Written by Pavel Vondra & Naďa Straková
HUNTING SEASON IS ON ONCE AGAIN in the Czech politics as the ruling coalition faces yet another no-confidence vote from the opposition Social Democrats (ČSSD).
Party leader and ex-PM Jiří Paroubek believes the time has come to give it another try, no matter how toothless the previous bids to sink the three-way coalition came out to be.
Reasons cited for the motion are several: controversial Deputy PM Jiří Čunek’s return to the cabinet, the alleged misleading of the public about the state of the public finances which necessitated a public spending reform package last year and last but not least the government’s refusal to share details from the ongoing negotiations with the US about hosting its military base on Czech soil.
While Communists quickly jumped on the bandwagon and promised to help bring down the government, such prospect remains highly unlikely as the coalition remains united at the moment which denies the opposition the necessary numbers.
Opposition only commands 97 votes in the chamber, while it would need at least 101 deputies voting against the cabinet to bring it down.
“This coalition will only be in danger when it loses the courage to push forth its reform agenda, not when Mr. Paroubek feels it opportune,” said Minister of Labour and Social Affairs from the Civic Democratic Party (ODS) Petr Nečas on Sunday in a debate on public TV.
SHOULD I STAY OR SHOULD GO? It increasingly looks like the Czech PM Mirek Topolánek will not be going to Beijing for the ceremonial opening of the Olympic Games in August. Majority of the ministers in the cabinet that Aktuálně.cz spoke to said it was a bad idea.
Besides, the Minister of Foreign Affairs Karel Schwarzenberg called on politicians across Europe to stay away from the event in hopes of driving a message to the Chinese leadership that human rights violations will not do.
But they all largely agree about Czech athletes attending the games, as sports and politics should not mix. This stand is also backed by a majority of Czechs.
Speaking of Olympics, guess who was the first nation in the world that extinguished the Olympic torch?

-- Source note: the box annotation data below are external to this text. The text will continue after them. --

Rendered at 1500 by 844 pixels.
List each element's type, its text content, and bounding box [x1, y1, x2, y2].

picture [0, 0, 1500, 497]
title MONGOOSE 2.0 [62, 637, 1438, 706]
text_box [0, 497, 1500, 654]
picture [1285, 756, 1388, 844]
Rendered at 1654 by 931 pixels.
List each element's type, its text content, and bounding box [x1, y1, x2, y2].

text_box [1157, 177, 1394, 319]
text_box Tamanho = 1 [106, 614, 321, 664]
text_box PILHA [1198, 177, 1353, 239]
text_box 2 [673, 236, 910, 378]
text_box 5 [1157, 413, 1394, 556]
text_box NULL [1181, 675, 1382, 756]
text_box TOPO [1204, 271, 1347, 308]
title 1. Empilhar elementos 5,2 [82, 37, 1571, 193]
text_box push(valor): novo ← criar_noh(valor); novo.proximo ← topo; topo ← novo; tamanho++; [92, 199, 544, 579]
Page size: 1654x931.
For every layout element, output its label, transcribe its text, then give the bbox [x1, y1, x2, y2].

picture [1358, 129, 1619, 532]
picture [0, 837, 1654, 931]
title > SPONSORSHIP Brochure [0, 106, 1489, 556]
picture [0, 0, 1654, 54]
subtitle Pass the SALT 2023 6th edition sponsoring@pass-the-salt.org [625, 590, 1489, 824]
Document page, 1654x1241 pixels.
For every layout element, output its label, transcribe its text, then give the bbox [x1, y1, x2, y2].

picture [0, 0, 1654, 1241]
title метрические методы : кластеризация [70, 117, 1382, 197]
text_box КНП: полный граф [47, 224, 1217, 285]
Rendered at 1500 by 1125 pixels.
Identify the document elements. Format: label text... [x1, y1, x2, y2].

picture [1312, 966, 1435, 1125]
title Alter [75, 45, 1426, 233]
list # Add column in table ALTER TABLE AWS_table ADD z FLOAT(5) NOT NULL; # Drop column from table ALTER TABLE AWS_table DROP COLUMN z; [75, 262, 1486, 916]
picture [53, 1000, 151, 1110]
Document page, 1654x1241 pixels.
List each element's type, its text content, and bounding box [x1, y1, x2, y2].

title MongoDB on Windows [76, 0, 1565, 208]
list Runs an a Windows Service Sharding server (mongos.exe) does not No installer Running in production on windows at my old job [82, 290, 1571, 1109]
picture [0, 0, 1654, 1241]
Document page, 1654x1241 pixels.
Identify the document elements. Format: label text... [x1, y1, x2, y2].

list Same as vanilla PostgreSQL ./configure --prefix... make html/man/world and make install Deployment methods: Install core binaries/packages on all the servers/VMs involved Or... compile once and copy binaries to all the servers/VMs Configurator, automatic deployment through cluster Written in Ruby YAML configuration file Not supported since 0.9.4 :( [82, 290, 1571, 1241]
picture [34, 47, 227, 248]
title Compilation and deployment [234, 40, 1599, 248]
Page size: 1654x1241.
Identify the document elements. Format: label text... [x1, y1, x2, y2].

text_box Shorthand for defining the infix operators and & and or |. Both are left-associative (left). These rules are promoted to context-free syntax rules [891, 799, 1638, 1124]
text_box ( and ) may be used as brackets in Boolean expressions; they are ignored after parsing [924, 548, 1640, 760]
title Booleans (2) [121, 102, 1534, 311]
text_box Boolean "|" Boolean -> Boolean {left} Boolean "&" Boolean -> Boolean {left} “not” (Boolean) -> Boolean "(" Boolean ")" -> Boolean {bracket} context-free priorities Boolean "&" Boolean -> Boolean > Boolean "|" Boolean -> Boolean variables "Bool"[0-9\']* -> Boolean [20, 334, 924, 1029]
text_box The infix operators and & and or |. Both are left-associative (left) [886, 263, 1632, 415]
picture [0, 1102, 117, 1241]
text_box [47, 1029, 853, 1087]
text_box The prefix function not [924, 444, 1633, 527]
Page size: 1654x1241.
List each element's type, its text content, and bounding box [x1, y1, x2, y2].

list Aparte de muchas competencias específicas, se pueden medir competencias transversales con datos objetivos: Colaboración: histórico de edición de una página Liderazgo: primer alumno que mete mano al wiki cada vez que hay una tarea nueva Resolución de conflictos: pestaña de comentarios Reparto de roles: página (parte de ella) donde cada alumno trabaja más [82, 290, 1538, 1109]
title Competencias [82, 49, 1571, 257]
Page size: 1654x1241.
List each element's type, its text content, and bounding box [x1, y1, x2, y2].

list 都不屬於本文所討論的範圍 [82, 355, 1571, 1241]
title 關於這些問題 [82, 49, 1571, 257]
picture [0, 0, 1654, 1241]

No doubt Hitler’s henchmen knew right then that the immediate eastern neighbour of Germany has to be dealt with rather sooner than later.
THE SHOW TRIAL ON STAGE. The well-known story of the judicial murder of Milada Horáková and the show trial with her is now made into an opera. The opera is titled Tomorrow will.. (Zítra se bude..) and was premiered last week in Kolowrat, one of the stages belonging to the National Theatre in Prague.
The trial, inspired by Stalin’s show trials of his 1930s purges, was based completely on trumped-up charges. Pro-democratic Horáková, member of the National Socialist Party (no mistaking with its German namesake, please!) resigned from parliament after communists took over in 1948. She was then accused of treason and sentenced to death in 1950.
UNESCO LIST NOMINATION. The hilltop tower which rather uniquely blends with its surroundings at the top of Ještěd mountain may not be mentioned in tourist guide books as frequently as Kutná Hora and/or Český Krumlov but soon it could attract more attention than it has so far. Ještěd was listed among the hot Czech UNESCO nominees and if all goes well, should be included in 2010.
SOCIAL BENEFITS FOR FOREIGNERS´ KIDS. If you are an EU citizen, have children and live and work in the Czech Republic, be aware – ombudsman Otakar Motejl stands behind you. He claims your children are entitled to state social benefits, even in they do not have permanent residence.
BREAKTHROUGH IN ZOO. Ostrava´s zoo may be soon throwing a birthday party, as one of its residents is to give birth. The pregnant elephant mother has come all the way from Ireland to Ostrava where everyone hopes she soon will give a first historic elephant birth in a Czech zoo.
A LITTLE AMERICAN DREAM FULLFILLED. Czechs are not only beer and ice hockey loving nation; they helped a man who ran pate producing business to build up a giant company and get rich by buying his pate a.k.a paštika in Czech. Now the owner of Hamé that also produces ketchups, jams or sandwiches, sold the company to Iceland ´s Nordic Partners and earned billion CZK.
URBAN CHANGES IN PRAGUE. Downtown Prague may get a completely new look in the near future; you will be able to walk down Vinohradská street all the way to the Wenceslas Square, not having to cross the busy and often congested highway known popularly as magistrála among Czechs, as it will be placed underground. That and plenty of other changes await residents of Prague in the upcoming years, the urban planning designs, which Aktuálně.cz saw, show.
FOR THE RECORD: Czech Republic’s tennis team will have to wait (yet) another year to win its second Davis Cup (well, technically, its only win to date belongs in equal share to Slovakia as it was won in 1980 during the times of the federation) after it lost in this year’s quaterfinals to Russia in Moscow over the weekend.
It was rather sad to watch the fantastically playing Czech number one Tomáš Berdych limp off the court after he injured his ankle and had to quit midway through the fifth set of his match against Nikolay Davydenko.